■ **Dataset extract**:
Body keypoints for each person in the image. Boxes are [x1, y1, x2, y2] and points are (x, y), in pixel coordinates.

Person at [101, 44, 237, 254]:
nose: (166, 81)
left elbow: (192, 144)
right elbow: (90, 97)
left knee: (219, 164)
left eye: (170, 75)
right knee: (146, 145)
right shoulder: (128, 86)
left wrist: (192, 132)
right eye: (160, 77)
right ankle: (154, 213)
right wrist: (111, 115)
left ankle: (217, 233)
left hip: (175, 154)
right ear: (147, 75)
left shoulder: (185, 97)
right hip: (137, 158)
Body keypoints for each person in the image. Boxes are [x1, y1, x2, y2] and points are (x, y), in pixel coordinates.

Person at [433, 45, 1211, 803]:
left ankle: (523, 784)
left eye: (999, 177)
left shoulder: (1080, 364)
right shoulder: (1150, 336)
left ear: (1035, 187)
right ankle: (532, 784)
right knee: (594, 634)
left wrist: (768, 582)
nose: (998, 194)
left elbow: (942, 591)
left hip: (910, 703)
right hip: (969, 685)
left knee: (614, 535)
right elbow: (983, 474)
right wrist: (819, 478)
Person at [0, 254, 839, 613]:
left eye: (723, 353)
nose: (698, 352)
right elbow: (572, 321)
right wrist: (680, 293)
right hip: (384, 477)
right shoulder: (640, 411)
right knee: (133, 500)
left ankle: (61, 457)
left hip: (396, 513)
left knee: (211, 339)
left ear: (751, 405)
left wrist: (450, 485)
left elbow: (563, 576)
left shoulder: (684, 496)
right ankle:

■ **Exercise goal**:
Exactly the lines from the one holding "right ear: (147, 75)" through the end of the data are to be repeated, with both ends included.

■ **Answer space**:
right ear: (147, 75)
left shoulder: (185, 97)
right hip: (137, 158)
Body keypoints for each person in the image. Boxes are [x1, y1, x2, y2] and points are (x, y), in pixel coordinates.

Person at [433, 45, 1211, 803]:
left ankle: (523, 784)
left eye: (999, 177)
left shoulder: (1080, 364)
right shoulder: (1150, 336)
left ear: (1035, 187)
right ankle: (532, 784)
right knee: (594, 634)
left wrist: (768, 582)
nose: (998, 194)
left elbow: (942, 591)
left hip: (910, 703)
right hip: (969, 685)
left knee: (614, 535)
right elbow: (983, 474)
right wrist: (819, 478)
Person at [0, 254, 839, 613]:
left eye: (723, 353)
nose: (698, 352)
right elbow: (572, 321)
right wrist: (680, 293)
right hip: (384, 477)
right shoulder: (640, 411)
right knee: (133, 500)
left ankle: (61, 457)
left hip: (396, 513)
left knee: (211, 339)
left ear: (751, 405)
left wrist: (450, 485)
left elbow: (563, 576)
left shoulder: (684, 496)
right ankle:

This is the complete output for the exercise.